There are a few things to note here:

  1. Spikes are only happening if you have the bandwidth for them. If not, it is smoothed out by the network. It is a side-effect of testing with high bandwidth nodes, NOT a requirement.
  2. How the network behaves when you don’t have the bandwidth for spikes and spikes are smoothed out is something to study separately. For this we have run tests with bandwidth restrictions, but there is still more space for testing. We are doing such tests and we will do these more intensively as we go towards higher blob counts.
  3. For lower blob counts bandwidth requirement is definitely not in the hundreds of Mbps range. E.g., 10blobs/12sec is less then 1 blob/sec. Even if you would subscribe to all 128 column subnets, that’s less than 256 KB/s of data. Even if you add overhead, you are not going into the hundreds of Mbps space, you are in the single digit Mbps space.
  4. GossipSub is adapting to available bandwidth to some extent already, and we are working on making it adapt more (see push-pull phase transition, lazy push, partial messages, etc.)
  5. if one does not have the bandwidth, it should be perfectly fine to subscribe to 64 column only, and use CPU power to decode the blobs.
  6. if one also doesn’t have the bandwidth to subscribe to 64 columns, subscribing to less and retrieving only the relevant blobs, filtering on the sender address, would also be fine. However, in the CL, in the current version we don’t have row topics or row-based ReqResp to support this well.

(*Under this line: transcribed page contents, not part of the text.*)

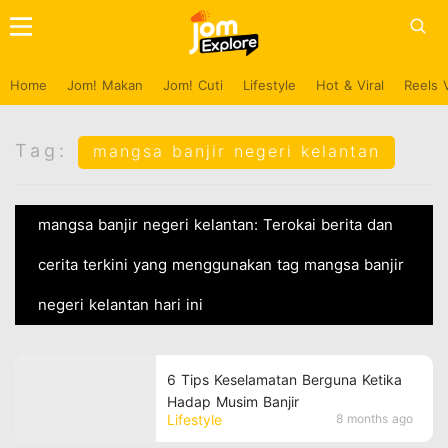
Home
Jom! Makan
Jom! Cuti
Lifestyle
Hot & Viral
Reels 
Tag:
mangsa banjir negeri kelantan
mangsa banjir negeri kelantan: Terokai berita dan
cerita terkini yang menggunakan tag mangsa banjir
negeri kelantan hari ini
6 Tips Keselamatan Berguna Ketika
Hadap Musim Banjir
Lifestyle
8 months ago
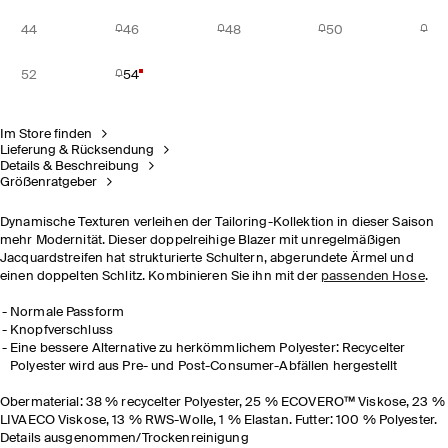
44
46
48
50
52
54
Im Store finden
Lieferung & Rücksendung
Details & Beschreibung
Größenratgeber
Dynamische Texturen verleihen der Tailoring-Kollektion in dieser Saison
mehr Modernität. Dieser doppelreihige Blazer mit unregelmäßigen
Jacquardstreifen hat strukturierte Schultern, abgerundete Ärmel und
einen doppelten Schlitz. Kombinieren Sie ihn mit der
passenden Hose
.
Normale Passform
Knopfverschluss
Eine bessere Alternative zu herkömmlichem Polyester: Recycelter
Polyester wird aus Pre- und Post-Consumer-Abfällen hergestellt​
Obermaterial: 38 % recycelter Polyester, 25 % ECOVERO™ Viskose, 23 %
LIVAECO Viskose, 13 % RWS-Wolle, 1 % Elastan. Futter: 100 % Polyester.
Details ausgenommen/Trockenreinigung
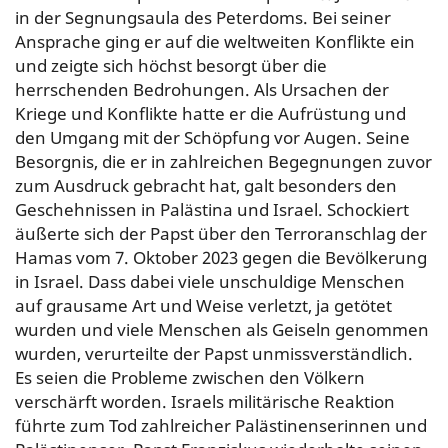
in der Segnungsaula des Peterdoms. Bei seiner
Ansprache ging er auf die weltweiten Konflikte ein
und zeigte sich höchst besorgt über die
herrschenden Bedrohungen. Als Ursachen der
Kriege und Konflikte hatte er die Aufrüstung und
den Umgang mit der Schöpfung vor Augen. Seine
Besorgnis, die er in zahlreichen Begegnungen zuvor
zum Ausdruck gebracht hat, galt besonders den
Geschehnissen in Palästina und Israel. Schockiert
äußerte sich der Papst über den Terroranschlag der
Hamas vom 7. Oktober 2023 gegen die Bevölkerung
in Israel. Dass dabei viele unschuldige Menschen
auf grausame Art und Weise verletzt, ja getötet
wurden und viele Menschen als Geiseln genommen
wurden, verurteilte der Papst unmissverständlich.
Es seien die Probleme zwischen den Völkern
verschärft worden. Israels militärische Reaktion
führte zum Tod zahlreicher Palästinenserinnen und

These are part of the FullDAS design, but not in current PeerDAS. But we can work on adding them.
  7. as a middle-ground, and without row-topics or partial messages, one could also think of requesting all the column of only the blocks that have relevant blob transactions. I don’t think we need this, as we have partial messages close to being finalized already.
2 Likes

@thegaram33 @koenmtb1
EthStorage, a decentralized storage Layer 2, provides long-term blob storage and retrieval for L2s.

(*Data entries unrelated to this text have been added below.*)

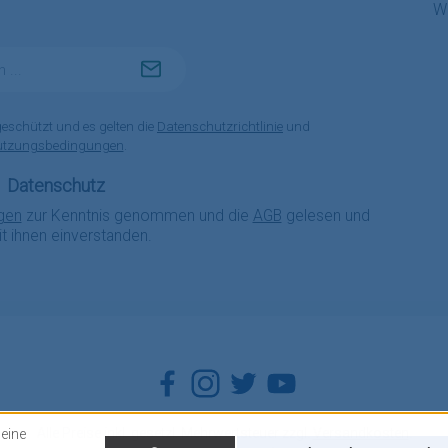
Wi
geschützt und es gelten die
Datenschutzrichtlinie
und
utzungsbedingungen
.
Datenschutz
gen
zur Kenntnis genommen und die
AGB
gelesen und
it ihnen einverstanden.
Facebook
Instagram
Twitter
YouTube
Alle Preise inkl. gesetzl. Mehrwertsteuer zzgl.
Versandkosten
.
eine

In short, the L2 sequencer posts blobs via blob-carrying transactions to its batch inbox contract, which can then call the EthStorage contract to pay storage fees. A decentralized network of EthStorage nodes permanently stores these blobs while submitting on-chain proofs of storage. Later, L2 nodes can retrieve the blobs through the standard Beacon API via an EthStorage node.

Here’s a tutorial on integrating it with an OP Stack chain if you’d like to dive deeper: OP Stack Tutorial | EthStorage

1 Like

Is low bandwidth a test scenario that is actively tested/exercised? e.g., 10Mbps throttled connection, to see how things perform for each of the node types?

If not, I feel like that would go a long way to alleviating the concern that people (rightfully) have that Ethereum core devs keep cranking up the system requirements without thinking much about all of the home users. If that data is available and the path well tested, I think it would be worthwhile to make it readily available and listed more visibly so people aren’t scared by the appearance of rapidly increasing node requirements.

1 Like

Yes, it is actively tested. Partly we are still ramping up on this, but there is both large scale testing and small scale testing. For small scale, I’ve developed these tools:

I’ve yet to publish some test results. Also note that we’ve introduced DAS, GossipSub improvements (and working on partial diffusion in the mempool) exactly to avoid cranking up system requirements. Of course there is no free lunch, but we can do a lot to keep home users happy and bandwidth requirements reasonable.

2 Likes

The currently selected block proposer (selected at random from an epoch committee, which is selected at random from the entire active validator set) publishes the blobs for that block to the L1.

We currently have a maximum of 3 per block (36s on testnet), it’s up to the proposer to suggest how many it needs to publish all data.

Correct, or alternatively just 64 would allow the consensus client to reconstruct the blobs.

Download data isn’t as much of a concern. According to the ethPandaOps article the baseline download for a supernode is about 50 Mbps, which is acceptable to us. The problem lies in the upload requirement and spikes.

2 Likes

Real talk. But dont think it will last.